START Passage

George W. Bush has had a lot of trouble with the General Services Administration, the office in charge of procurement -- and thus more than $50 billion in buying power -- for the federal government. Corruption under his administration's watch has been rampant, to put it mildly. In 2006, his former chief procurement officer, or GSA administrator, David Safavian was convicted on four felony counts for covering up his relationship with Jack Abramoff; he is currently in jail on an 18-month sentence. And now we learn from Robert O'Harrow Jr. and Scott Higham of The Washington Post that there are yet more allegations of impropriety and possible illegality from inside President Bush's GSA.
A powerful House committee chairman released new details yesterday about a widening investigation into allegations of "improper conduct" by the chief of the U.S. General Services Administration.Rep. Henry A. Waxman (D-Calif.), head of the Committee on Oversight and Government Reform, said his investigators had obtained information that raises "further questions" about GSA Administrator Lurita Alexis Doan's efforts to give a no-bid job to a longtime friend and professional associate.
Waxman also revealed new allegations that Doan "asked GSA officials in a January teleconference how the agency could be used to help Republican candidates," in possible violation of federal law.

END Passage
START Data supplied

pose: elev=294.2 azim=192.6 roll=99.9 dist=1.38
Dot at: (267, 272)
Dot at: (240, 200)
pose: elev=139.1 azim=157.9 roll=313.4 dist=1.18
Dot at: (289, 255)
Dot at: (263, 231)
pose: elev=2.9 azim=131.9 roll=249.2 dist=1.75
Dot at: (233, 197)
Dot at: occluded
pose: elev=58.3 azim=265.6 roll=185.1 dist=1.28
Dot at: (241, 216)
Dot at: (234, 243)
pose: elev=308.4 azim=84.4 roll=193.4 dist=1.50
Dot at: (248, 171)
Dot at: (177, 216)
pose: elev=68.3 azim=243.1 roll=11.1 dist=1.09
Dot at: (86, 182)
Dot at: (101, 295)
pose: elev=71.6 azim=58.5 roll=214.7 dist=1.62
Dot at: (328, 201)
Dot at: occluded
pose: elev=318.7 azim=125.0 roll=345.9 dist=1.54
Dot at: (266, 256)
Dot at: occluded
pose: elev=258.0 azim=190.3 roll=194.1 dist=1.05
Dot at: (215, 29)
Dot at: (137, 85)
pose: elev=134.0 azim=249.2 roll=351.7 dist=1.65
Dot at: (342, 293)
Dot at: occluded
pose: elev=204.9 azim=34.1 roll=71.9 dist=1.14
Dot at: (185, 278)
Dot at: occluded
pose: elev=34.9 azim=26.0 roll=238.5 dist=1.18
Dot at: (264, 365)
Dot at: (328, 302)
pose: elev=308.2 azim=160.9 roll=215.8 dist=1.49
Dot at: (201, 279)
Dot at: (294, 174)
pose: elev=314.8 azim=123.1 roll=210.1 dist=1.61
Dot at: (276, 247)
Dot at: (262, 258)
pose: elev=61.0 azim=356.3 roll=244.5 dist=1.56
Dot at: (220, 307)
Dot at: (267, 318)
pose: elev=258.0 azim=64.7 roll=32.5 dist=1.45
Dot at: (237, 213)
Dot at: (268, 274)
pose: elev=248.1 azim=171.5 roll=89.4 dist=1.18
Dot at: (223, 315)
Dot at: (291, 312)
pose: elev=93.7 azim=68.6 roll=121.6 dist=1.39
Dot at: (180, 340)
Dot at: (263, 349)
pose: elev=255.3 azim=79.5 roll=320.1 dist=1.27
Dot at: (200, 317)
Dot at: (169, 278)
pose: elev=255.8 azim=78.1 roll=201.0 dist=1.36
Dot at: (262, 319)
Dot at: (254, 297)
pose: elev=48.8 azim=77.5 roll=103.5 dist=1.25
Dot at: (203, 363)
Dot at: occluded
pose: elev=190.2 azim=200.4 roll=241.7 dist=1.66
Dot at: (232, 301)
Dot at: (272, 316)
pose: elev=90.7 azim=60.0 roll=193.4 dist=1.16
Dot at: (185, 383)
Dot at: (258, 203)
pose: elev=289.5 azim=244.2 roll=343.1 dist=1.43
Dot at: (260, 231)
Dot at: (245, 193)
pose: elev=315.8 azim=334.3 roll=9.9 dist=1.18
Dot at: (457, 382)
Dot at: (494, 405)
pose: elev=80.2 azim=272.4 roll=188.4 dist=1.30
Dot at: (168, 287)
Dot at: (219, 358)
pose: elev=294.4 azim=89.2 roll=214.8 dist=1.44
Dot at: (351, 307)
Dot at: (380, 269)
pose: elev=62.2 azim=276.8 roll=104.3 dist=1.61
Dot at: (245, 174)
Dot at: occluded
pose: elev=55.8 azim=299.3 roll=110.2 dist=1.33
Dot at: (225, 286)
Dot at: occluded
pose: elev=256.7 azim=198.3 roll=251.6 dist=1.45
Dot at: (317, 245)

END Data supplied

→ Questions to answer
1) Using the GSA passage, answer these:
(a) On how many felony counts was David Safavian convicted?
(b) Which committee does Rep. Henry A. Waxman head?
(c) In what kind of meeting did Doan allegedly ask how the agency could help Republican candidates?
2) Write out the part of the GSA passage starting with "Waxman also revealed" and going on through "of federal law.".
3) Write what comes next in the GSA passage, picking up after its last sentence.
You can leave the items aside.

→ Results for each task
1)
(a) Four.
(b) The Committee on Oversight and Government Reform.
(c) A January teleconference.

2)
Waxman also revealed new allegations that Doan "asked GSA officials in a January teleconference how the agency could be used to help Republican candidates," in possible violation of federal law.

3)
As noted above, this is not the first time that there have been problems within the GSA. What's more, it is not the first time that a high-ranking Bush administration official has insinuated that access to federal funds is dependent on either support for President Bush or the Republican Party. It was almost one year ago that Secretary of Housing and Urban Development Alphonso Jackson relayed the following story about a minority-owned advertising company as a cautionary tale to minority business owners looking for federal grants, as the Dallas Business Journal reported then.
"He had made every effort to get a contract with HUD for 10 years," Jackson said of the prospective contractor. "He made a heck of a proposal and was on the (General Services Administration) list, so we selected him. He came to see me and thank me for selecting him. Then he said something ... he said, 'I have a problem with your president.'"I said, 'What do you mean?' He said, 'I don't like President Bush.' I thought to myself, 'Brother, you have a disconnect -- the president is elected, I was selected. You wouldn't be getting the contract unless I was sitting here. If you have a problem with the president, don't tell the secretary.'
"He didn't get the contract," Jackson continued. "Why should I reward someone who doesn't like the president, so they can use funds to try to campaign against the president? Logic says they don't get the contract. That's the way I believe."
It has been well over a century since the practice of handing out federal funds to political supporters of the administration in power was largely outlawed, but apparently the Bush White House apparently believes that such reforms are to be disregarded at will. As such, although there are times at which it might seem to some that the Democratic Congress is not moving forward issues (particularly Iraq) more than the previous Republican Congress did, it is so important to have a Democratic majority so that committee chairmen like Henry Waxman can root out this impropriety and expose the utter corruption of the Bush administration.
We are already beginning to see the administration buckle under scrutiny over matters such as the prosecutor purge. But such investigations are just the beginning. And as more improper actions and politicization of the executive branch is exposed, the closer we can come to undoing the great damage that has been done over the past six years since George W. Bush became president.